Slightly more than half of our patients presented with diarrhoea, urgency, and crampy abdominal pain, symptoms compatible with irritable bowel syndrome. It has already been pointed out that there is some clinical resemblance between irritable bowel syndrome and lymphocytic colitis.3 Is lymphocytic colitis in these patients therefore an incidental finding only, unrelated to the clinical symptoms? There are several arguments against this assumption. Firstly, irritable bowel syndrome usually begins at a younger age than that of our study population; secondly, patients with irritable bowel syndrome usually complain of alternating constipation and diarrhoea; thirdly, they have a more insidious onset of the disease. Our patients with lymphocytic colitis had a sudden onset of diarrhoea, an observation also made in patients with collagenous colitis.17Importantly, the histological results of colonic biopsy specimens from patients with irritable bowel syndrome are always normal. The results of our study emphasise that, in patients with chronic watery diarrhoea and crampy abdominal pain, urgency, or incontinence, a colonoscopic investigation with biopsy is mandatory, before a diagnosis of irritable bowel syndrome can be entertained. The strongest argument, however, that lymphocytic colitis is not an incidental finding is provided by a recent study in which a marked reduction in colonic water absorption resulting from reduced active and passive sodium and chloride absorption was observed.18 Furthermore chloride/bicarbonate exchange was also reduced. The inflammatory infiltrate of the colonic mucosa is therefore associated with a reduction in colonic fluid absorption, which probably contributes to the development of diarrhoea.

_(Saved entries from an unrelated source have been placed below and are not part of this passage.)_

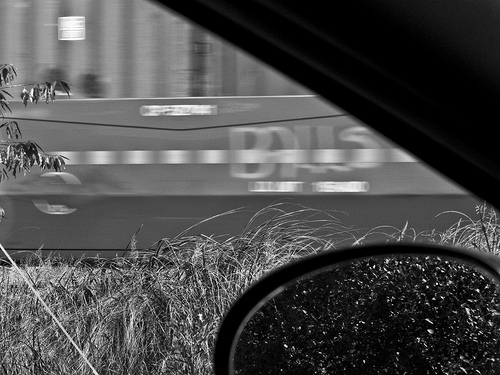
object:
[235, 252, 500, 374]
black object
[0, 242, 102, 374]
rope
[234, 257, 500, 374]
debris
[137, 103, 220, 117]
writing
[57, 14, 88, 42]
horse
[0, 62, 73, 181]
leaves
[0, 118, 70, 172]
branches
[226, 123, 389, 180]
writing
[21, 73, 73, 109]
branches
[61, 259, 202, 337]
leaves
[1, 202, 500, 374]
vegetation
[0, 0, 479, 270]
train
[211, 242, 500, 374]
mirror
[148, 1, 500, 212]
car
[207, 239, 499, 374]
frame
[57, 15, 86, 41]
sign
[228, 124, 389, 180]
graffiti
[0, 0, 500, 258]
building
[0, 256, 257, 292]
tracks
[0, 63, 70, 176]
tree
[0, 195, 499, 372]
grass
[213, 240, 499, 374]
object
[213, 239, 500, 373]
outline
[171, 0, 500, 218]
roof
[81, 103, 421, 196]
road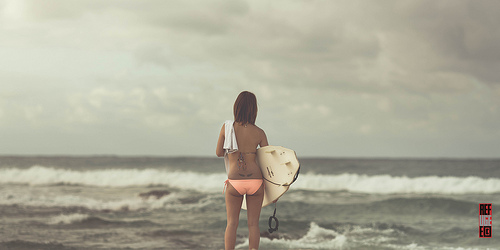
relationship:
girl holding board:
[215, 91, 270, 250] [241, 145, 301, 210]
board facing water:
[235, 142, 303, 213] [0, 153, 499, 247]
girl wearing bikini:
[214, 88, 302, 249] [223, 141, 263, 198]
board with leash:
[241, 145, 301, 210] [266, 206, 283, 237]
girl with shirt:
[214, 88, 302, 249] [222, 119, 241, 154]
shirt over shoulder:
[222, 119, 241, 154] [222, 122, 238, 132]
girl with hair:
[214, 88, 302, 249] [231, 90, 260, 124]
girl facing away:
[214, 88, 302, 249] [2, 0, 499, 247]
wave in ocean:
[3, 158, 500, 223] [2, 147, 500, 247]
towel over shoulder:
[222, 118, 238, 157] [222, 122, 238, 132]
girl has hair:
[215, 91, 270, 250] [231, 90, 260, 124]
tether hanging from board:
[267, 203, 279, 235] [241, 145, 301, 210]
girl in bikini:
[215, 91, 270, 250] [223, 141, 263, 198]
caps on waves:
[3, 158, 499, 191] [4, 161, 499, 228]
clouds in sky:
[7, 5, 500, 146] [5, 5, 494, 155]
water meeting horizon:
[0, 153, 499, 247] [3, 0, 500, 156]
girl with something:
[215, 91, 270, 250] [223, 117, 235, 155]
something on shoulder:
[223, 117, 235, 155] [222, 122, 238, 132]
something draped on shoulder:
[223, 117, 235, 155] [222, 122, 238, 132]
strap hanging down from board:
[267, 210, 282, 237] [241, 145, 301, 210]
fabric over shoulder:
[222, 118, 239, 155] [222, 122, 238, 132]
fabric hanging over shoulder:
[222, 118, 239, 155] [222, 122, 238, 132]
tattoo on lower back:
[235, 171, 256, 178] [230, 169, 262, 179]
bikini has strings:
[223, 141, 263, 198] [234, 152, 248, 169]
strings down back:
[234, 152, 248, 169] [230, 123, 258, 178]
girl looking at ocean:
[215, 91, 270, 250] [2, 147, 500, 247]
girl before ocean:
[214, 88, 302, 249] [2, 147, 500, 247]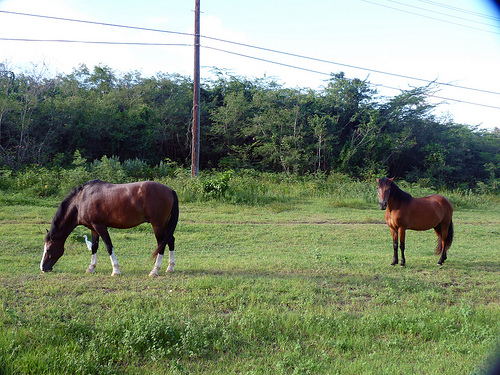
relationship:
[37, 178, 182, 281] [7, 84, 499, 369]
horse in field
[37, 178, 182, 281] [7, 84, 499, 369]
horse standing in field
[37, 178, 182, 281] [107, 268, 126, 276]
horse has foot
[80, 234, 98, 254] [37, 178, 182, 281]
bird behind horse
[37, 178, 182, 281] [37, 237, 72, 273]
horse has face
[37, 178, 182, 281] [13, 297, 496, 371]
horse standing on grass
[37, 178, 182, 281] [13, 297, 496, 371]
horse eating grass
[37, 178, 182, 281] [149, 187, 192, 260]
horse has tail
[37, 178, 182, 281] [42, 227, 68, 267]
horse has head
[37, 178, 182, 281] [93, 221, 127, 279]
horse has left front foot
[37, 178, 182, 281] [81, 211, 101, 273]
horse has right front foot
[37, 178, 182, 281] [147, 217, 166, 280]
horse has left back leg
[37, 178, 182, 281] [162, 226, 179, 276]
horse has right back leg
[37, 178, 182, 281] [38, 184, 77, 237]
horse has mane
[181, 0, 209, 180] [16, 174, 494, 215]
pole in ground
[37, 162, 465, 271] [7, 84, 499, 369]
two horses are in field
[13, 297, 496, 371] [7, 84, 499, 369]
grass in field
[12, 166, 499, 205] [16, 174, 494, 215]
bushes are on ground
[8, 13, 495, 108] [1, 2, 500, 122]
telephone wires are in sky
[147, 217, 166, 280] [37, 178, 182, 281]
left back leg of horse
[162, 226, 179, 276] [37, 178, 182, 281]
right back leg of horse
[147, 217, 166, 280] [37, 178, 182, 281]
left back leg of a horse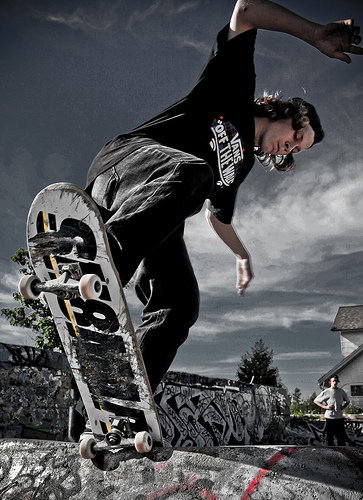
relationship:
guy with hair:
[82, 0, 363, 435] [255, 98, 312, 135]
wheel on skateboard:
[75, 273, 114, 309] [23, 199, 153, 462]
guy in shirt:
[313, 374, 350, 447] [324, 389, 342, 419]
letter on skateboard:
[60, 340, 130, 374] [23, 199, 153, 462]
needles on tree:
[249, 346, 273, 358] [237, 335, 296, 387]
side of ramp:
[8, 362, 280, 451] [15, 401, 361, 487]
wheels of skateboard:
[20, 251, 109, 294] [23, 199, 153, 462]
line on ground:
[247, 442, 283, 494] [23, 445, 339, 488]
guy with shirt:
[313, 374, 350, 447] [324, 389, 342, 419]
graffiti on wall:
[166, 382, 274, 439] [24, 340, 329, 446]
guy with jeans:
[313, 374, 350, 447] [324, 421, 358, 447]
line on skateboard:
[57, 287, 91, 350] [23, 199, 153, 462]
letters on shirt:
[213, 108, 241, 201] [101, 80, 272, 207]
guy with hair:
[137, 9, 299, 305] [255, 98, 312, 135]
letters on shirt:
[209, 120, 244, 188] [101, 80, 272, 207]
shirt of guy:
[101, 80, 272, 207] [82, 0, 363, 435]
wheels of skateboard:
[61, 415, 170, 469] [23, 199, 153, 462]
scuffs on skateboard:
[53, 320, 107, 370] [23, 199, 153, 462]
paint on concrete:
[256, 454, 298, 490] [86, 426, 336, 499]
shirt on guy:
[324, 389, 342, 419] [313, 374, 350, 447]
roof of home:
[328, 282, 362, 318] [319, 298, 357, 394]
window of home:
[349, 376, 362, 407] [316, 305, 358, 429]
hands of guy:
[319, 397, 342, 421] [313, 374, 350, 447]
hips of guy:
[324, 410, 348, 424] [313, 374, 350, 447]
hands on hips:
[319, 397, 342, 421] [324, 410, 348, 424]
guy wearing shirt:
[313, 374, 350, 447] [324, 389, 342, 419]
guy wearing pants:
[313, 374, 350, 447] [321, 416, 353, 449]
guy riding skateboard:
[82, 0, 363, 435] [23, 199, 153, 462]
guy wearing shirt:
[82, 0, 363, 435] [101, 80, 272, 207]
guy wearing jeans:
[82, 0, 363, 435] [98, 175, 187, 365]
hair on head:
[255, 98, 312, 135] [242, 89, 321, 166]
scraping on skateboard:
[66, 337, 137, 405] [23, 199, 153, 462]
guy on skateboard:
[137, 9, 299, 305] [23, 199, 153, 462]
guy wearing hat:
[137, 9, 299, 305] [292, 77, 321, 145]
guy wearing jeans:
[137, 9, 299, 305] [98, 175, 187, 365]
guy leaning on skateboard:
[137, 9, 299, 305] [23, 199, 153, 462]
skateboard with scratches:
[23, 199, 153, 462] [68, 330, 129, 397]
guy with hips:
[314, 372, 360, 446] [324, 410, 348, 424]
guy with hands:
[314, 372, 360, 446] [319, 397, 342, 421]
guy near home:
[314, 372, 360, 446] [316, 305, 358, 429]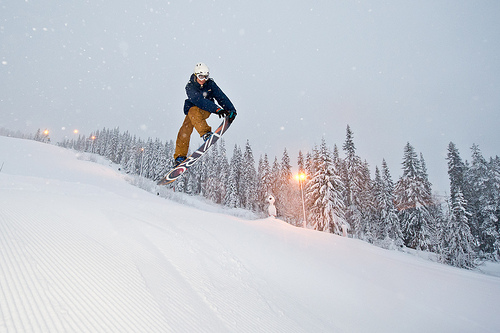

Drugs such as ranitidine19 and cyclo 3 fort, a phlebotonic drug commonly used in France,20 have been implicated in the cause of lymphocytic colitis. In our study one patient was on ranitidine and none of our patients used cyclo 3 fort. It should be noted that five of our patients used NSAIDs. An association between NSAIDs and collagenous colitis has been reported, but a relation between NSAID intake and lymphocytic colitis has never been established. However, it cannot be ruled out that NSAIDs contribute to the development of lymphocytic colitis in these patients.
Half of our patients responded favourably to treatment with 5-aminosalicylic acid or sulfosalazopyridine, spasmolytics, or loperamide. Even though no bacteriological investigations were performed and there is no clear evidence for an infectious aetiology of lymphocytic colitis, it is intriguing that all three patients treated with antibiotics showed prompt resolution of their symptoms. Similar results were reported in a recent publication, in which various antibiotics induced clinical remission in 63% of patients with collagenous colitis.17 In another study, bacterial cytotoxins were found in the stool of a patient with collagenous colitis.21 In addition, faecal diversion results in clinical and histological remission, with relapse on restoration of the faecal stream.22 All these findings suggest that a luminal infectious agent may be involved in the pathogenesis of collagenous colitis and lymphocytic colitis.
In summary, our study shows that lymphocytic colitis is characterised by a benign course, with normalisation of stool frequency and histology in over 80% of patients within 40 months. None of the patients with persisting diarrhoea had normal colonic biopsy results at follow up, and in all patients with normal colonic biopsy findings at follow up diarrhoea had stopped. Considering the benign course of the disease, we believe that the potential benefit of any long term drug treatment should be carefully weighed against its potential side effects.